THE RECORDS —
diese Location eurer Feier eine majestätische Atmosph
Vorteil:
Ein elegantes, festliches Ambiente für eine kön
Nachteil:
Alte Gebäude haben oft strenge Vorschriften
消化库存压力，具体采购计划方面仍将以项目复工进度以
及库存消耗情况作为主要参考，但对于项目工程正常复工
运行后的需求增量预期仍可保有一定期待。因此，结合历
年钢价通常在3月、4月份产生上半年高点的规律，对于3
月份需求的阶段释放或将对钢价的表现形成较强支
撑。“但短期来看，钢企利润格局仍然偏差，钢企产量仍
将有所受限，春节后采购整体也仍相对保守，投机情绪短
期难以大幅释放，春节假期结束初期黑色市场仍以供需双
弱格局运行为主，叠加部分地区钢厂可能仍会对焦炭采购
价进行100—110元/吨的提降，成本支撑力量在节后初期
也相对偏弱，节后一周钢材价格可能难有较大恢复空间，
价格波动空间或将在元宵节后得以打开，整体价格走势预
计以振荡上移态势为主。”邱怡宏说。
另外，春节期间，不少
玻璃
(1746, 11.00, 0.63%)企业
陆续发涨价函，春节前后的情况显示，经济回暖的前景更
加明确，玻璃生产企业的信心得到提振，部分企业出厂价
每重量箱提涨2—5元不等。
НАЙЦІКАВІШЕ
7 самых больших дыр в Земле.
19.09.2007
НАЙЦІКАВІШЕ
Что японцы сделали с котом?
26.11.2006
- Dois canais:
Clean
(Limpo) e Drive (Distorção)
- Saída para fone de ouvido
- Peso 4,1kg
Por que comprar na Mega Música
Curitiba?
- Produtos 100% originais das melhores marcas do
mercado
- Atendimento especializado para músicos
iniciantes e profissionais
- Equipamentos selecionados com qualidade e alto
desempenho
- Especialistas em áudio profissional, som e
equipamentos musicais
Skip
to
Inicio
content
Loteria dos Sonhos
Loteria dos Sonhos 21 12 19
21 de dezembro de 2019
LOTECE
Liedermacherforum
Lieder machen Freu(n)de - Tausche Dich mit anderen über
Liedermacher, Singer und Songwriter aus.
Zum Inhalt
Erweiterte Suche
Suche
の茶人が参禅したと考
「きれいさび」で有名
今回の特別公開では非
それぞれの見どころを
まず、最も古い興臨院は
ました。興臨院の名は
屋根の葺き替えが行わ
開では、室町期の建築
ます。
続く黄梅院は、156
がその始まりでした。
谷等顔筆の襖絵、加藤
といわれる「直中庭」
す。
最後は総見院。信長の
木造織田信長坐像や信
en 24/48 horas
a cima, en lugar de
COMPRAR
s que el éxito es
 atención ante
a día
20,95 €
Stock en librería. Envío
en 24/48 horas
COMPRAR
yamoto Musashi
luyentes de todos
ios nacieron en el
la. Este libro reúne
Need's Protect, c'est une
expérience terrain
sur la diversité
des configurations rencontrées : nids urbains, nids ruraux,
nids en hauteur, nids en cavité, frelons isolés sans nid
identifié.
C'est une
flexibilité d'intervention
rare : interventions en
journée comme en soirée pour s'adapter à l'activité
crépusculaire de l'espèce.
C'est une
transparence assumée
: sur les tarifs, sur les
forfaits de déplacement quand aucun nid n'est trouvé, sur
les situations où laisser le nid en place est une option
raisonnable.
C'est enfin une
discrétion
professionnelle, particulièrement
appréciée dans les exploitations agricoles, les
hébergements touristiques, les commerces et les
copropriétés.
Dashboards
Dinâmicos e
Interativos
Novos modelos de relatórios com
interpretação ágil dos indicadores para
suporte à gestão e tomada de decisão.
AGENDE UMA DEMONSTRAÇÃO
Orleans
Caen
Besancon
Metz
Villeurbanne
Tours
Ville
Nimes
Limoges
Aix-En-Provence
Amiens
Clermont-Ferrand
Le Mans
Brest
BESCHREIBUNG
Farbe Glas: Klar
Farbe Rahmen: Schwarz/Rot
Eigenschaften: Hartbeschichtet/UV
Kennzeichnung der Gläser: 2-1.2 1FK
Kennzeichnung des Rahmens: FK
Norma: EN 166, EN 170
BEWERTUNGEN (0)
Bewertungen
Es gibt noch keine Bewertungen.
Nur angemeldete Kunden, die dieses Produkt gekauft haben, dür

WORK INSTRUCTION — Your answer should be the full set of records above, restated exactly.

ANSWER AREA —
diese Location eurer Feier eine majestätische Atmosph
Vorteil:
Ein elegantes, festliches Ambiente für eine kön
Nachteil:
Alte Gebäude haben oft strenge Vorschriften
消化库存压力，具体采购计划方面仍将以项目复工进度以
及库存消耗情况作为主要参考，但对于项目工程正常复工
运行后的需求增量预期仍可保有一定期待。因此，结合历
年钢价通常在3月、4月份产生上半年高点的规律，对于3
月份需求的阶段释放或将对钢价的表现形成较强支
撑。“但短期来看，钢企利润格局仍然偏差，钢企产量仍
将有所受限，春节后采购整体也仍相对保守，投机情绪短
期难以大幅释放，春节假期结束初期黑色市场仍以供需双
弱格局运行为主，叠加部分地区钢厂可能仍会对焦炭采购
价进行100—110元/吨的提降，成本支撑力量在节后初期
也相对偏弱，节后一周钢材价格可能难有较大恢复空间，
价格波动空间或将在元宵节后得以打开，整体价格走势预
计以振荡上移态势为主。”邱怡宏说。
另外，春节期间，不少
玻璃
(1746, 11.00, 0.63%)企业
陆续发涨价函，春节前后的情况显示，经济回暖的前景更
加明确，玻璃生产企业的信心得到提振，部分企业出厂价
每重量箱提涨2—5元不等。
НАЙЦІКАВІШЕ
7 самых больших дыр в Земле.
19.09.2007
НАЙЦІКАВІШЕ
Что японцы сделали с котом?
26.11.2006
- Dois canais:
Clean
(Limpo) e Drive (Distorção)
- Saída para fone de ouvido
- Peso 4,1kg
Por que comprar na Mega Música
Curitiba?
- Produtos 100% originais das melhores marcas do
mercado
- Atendimento especializado para músicos
iniciantes e profissionais
- Equipamentos selecionados com qualidade e alto
desempenho
- Especialistas em áudio profissional, som e
equipamentos musicais
Skip
to
Inicio
content
Loteria dos Sonhos
Loteria dos Sonhos 21 12 19
21 de dezembro de 2019
LOTECE
Liedermacherforum
Lieder machen Freu(n)de - Tausche Dich mit anderen über
Liedermacher, Singer und Songwriter aus.
Zum Inhalt
Erweiterte Suche
Suche
の茶人が参禅したと考
「きれいさび」で有名
今回の特別公開では非
それぞれの見どころを
まず、最も古い興臨院は
ました。興臨院の名は
屋根の葺き替えが行わ
開では、室町期の建築
ます。
続く黄梅院は、156
がその始まりでした。
谷等顔筆の襖絵、加藤
といわれる「直中庭」
す。
最後は総見院。信長の
木造織田信長坐像や信
en 24/48 horas
a cima, en lugar de
COMPRAR
s que el éxito es
 atención ante
a día
20,95 €
Stock en librería. Envío
en 24/48 horas
COMPRAR
yamoto Musashi
luyentes de todos
ios nacieron en el
la. Este libro reúne
Need's Protect, c'est une
expérience terrain
sur la diversité
des configurations rencontrées : nids urbains, nids ruraux,
nids en hauteur, nids en cavité, frelons isolés sans nid
identifié.
C'est une
flexibilité d'intervention
rare : interventions en
journée comme en soirée pour s'adapter à l'activité
crépusculaire de l'espèce.
C'est une
transparence assumée
: sur les tarifs, sur les
forfaits de déplacement quand aucun nid n'est trouvé, sur
les situations où laisser le nid en place est une option
raisonnable.
C'est enfin une
discrétion
professionnelle, particulièrement
appréciée dans les exploitations agricoles, les
hébergements touristiques, les commerces et les
copropriétés.
Dashboards
Dinâmicos e
Interativos
Novos modelos de relatórios com
interpretação ágil dos indicadores para
suporte à gestão e tomada de decisão.
AGENDE UMA DEMONSTRAÇÃO
Orleans
Caen
Besancon
Metz
Villeurbanne
Tours
Ville
Nimes
Limoges
Aix-En-Provence
Amiens
Clermont-Ferrand
Le Mans
Brest
BESCHREIBUNG
Farbe Glas: Klar
Farbe Rahmen: Schwarz/Rot
Eigenschaften: Hartbeschichtet/UV
Kennzeichnung der Gläser: 2-1.2 1FK
Kennzeichnung des Rahmens: FK
Norma: EN 166, EN 170
BEWERTUNGEN (0)
Bewertungen
Es gibt noch keine Bewertungen.
Nur angemeldete Kunden, die dieses Produkt gekauft haben, dür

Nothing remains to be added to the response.